Let us return to the Federal Reserve. According to the information disclosed at the latest meeting of the Federal Open Market Committee (FOMC) of the Federal Reserve, since the new crown virus vaccine has been approved for listing, the market may enter a recovery state in the future, but it is expected that only 2 will be achieved by 2023. % Inflation target, and most Fed governors believe that short-term low interest rates will be maintained for at least three years, at least three years.
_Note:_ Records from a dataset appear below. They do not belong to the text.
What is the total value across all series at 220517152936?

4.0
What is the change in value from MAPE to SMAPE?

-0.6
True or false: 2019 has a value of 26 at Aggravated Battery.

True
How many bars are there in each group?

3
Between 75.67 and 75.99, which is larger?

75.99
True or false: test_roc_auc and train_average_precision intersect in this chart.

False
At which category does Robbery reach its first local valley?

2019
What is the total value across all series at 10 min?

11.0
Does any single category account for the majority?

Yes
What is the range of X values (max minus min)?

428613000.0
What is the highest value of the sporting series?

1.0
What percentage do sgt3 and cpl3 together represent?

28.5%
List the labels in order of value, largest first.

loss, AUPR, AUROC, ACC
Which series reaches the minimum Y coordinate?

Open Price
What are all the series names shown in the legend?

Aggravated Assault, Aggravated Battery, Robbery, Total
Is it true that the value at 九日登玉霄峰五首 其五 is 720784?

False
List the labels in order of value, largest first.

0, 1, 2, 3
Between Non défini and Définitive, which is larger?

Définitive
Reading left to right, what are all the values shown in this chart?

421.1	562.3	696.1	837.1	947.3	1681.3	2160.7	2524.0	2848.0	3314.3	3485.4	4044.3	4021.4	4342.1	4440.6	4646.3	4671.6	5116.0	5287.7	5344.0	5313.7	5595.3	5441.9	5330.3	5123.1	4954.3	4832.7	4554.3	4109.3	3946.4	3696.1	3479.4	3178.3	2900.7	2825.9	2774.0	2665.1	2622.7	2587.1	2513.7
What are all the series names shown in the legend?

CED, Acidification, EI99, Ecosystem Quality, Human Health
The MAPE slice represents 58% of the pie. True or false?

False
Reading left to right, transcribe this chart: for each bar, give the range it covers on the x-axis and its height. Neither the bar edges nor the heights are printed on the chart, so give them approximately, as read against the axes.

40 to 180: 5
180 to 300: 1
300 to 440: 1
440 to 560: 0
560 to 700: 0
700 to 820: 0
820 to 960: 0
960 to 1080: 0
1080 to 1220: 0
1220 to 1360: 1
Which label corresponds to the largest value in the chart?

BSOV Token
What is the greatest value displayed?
“Fear & Greed” Investment Weekly raised an important question, namely: So far, for the financial market in 2021, there will be signs of cyclical recovery. If the new crown virus epidemic is effectively controlled, the previously suppressed demand may be Is released, how will the Fed respond this time? “Fear & Greed” investment weekly analysis, if it is just because the financial system cannot withstand higher interest rates, the moderate Fed may still maintain low interest rates. According to an article published by the Wall Street Journal on December 17, “The Federal Reserve is Open to Strengthening Stimulus Measures, Will Be Open-Ended to Spur Recovery” (Fed Reinforces Stimulus Will Be Open-Ended to Spur Recovery), “Fear & Greed” Investment Weekly I feel that although interest rate cuts of any degree will not cause severe market volatility, they will at least cause slight fluctuations. Investors all over the world need to understand this.